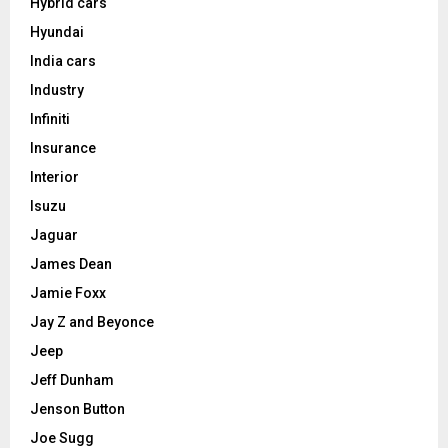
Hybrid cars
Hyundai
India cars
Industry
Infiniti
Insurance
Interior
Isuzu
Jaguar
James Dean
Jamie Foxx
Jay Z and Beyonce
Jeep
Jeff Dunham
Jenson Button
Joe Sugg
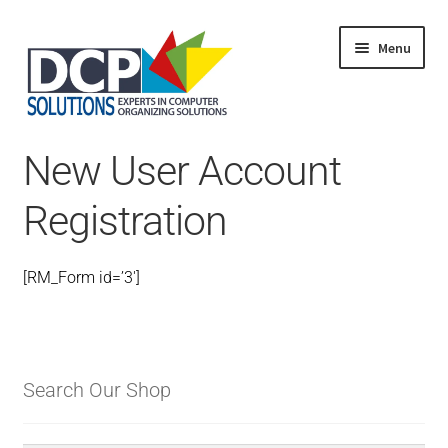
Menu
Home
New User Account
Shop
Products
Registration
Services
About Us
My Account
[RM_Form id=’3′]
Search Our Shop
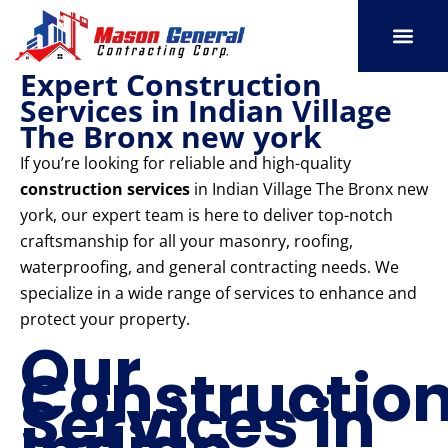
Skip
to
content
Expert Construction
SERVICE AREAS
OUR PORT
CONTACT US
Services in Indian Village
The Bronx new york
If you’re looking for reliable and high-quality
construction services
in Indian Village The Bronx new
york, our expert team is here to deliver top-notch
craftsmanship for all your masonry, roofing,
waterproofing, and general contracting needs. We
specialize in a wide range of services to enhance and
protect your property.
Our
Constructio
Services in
----
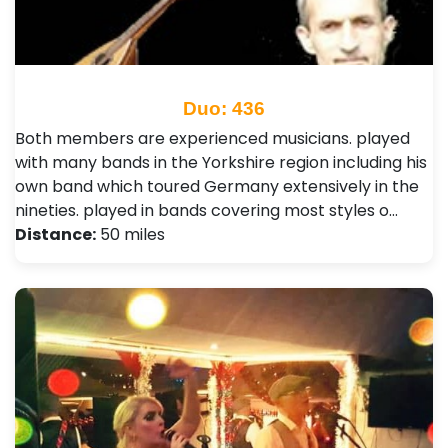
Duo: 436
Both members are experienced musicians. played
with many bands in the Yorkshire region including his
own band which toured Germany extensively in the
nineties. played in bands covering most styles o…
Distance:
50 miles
----
ABOUT THIS TASK —
Would you transcribe the lines above exactly, going from the line bearing "Hybrid cars" through the line bearing "The Bronx new york", and drop the pictures from the copy?

TASK RESULT —
Hybrid cars
Hyundai
India cars
Industry
Infiniti
Insurance
Interior
Isuzu
Jaguar
James Dean
Jamie Foxx
Jay Z and Beyonce
Jeep
Jeff Dunham
Jenson Button
Joe Sugg
Menu
Home
New User Account
Shop
Products
Registration
Services
About Us
My Account
[RM_Form id=’3′]
Search Our Shop
Skip
to
content
Expert Construction
SERVICE AREAS
OUR PORT
CONTACT US
Services in Indian Village
The Bronx new york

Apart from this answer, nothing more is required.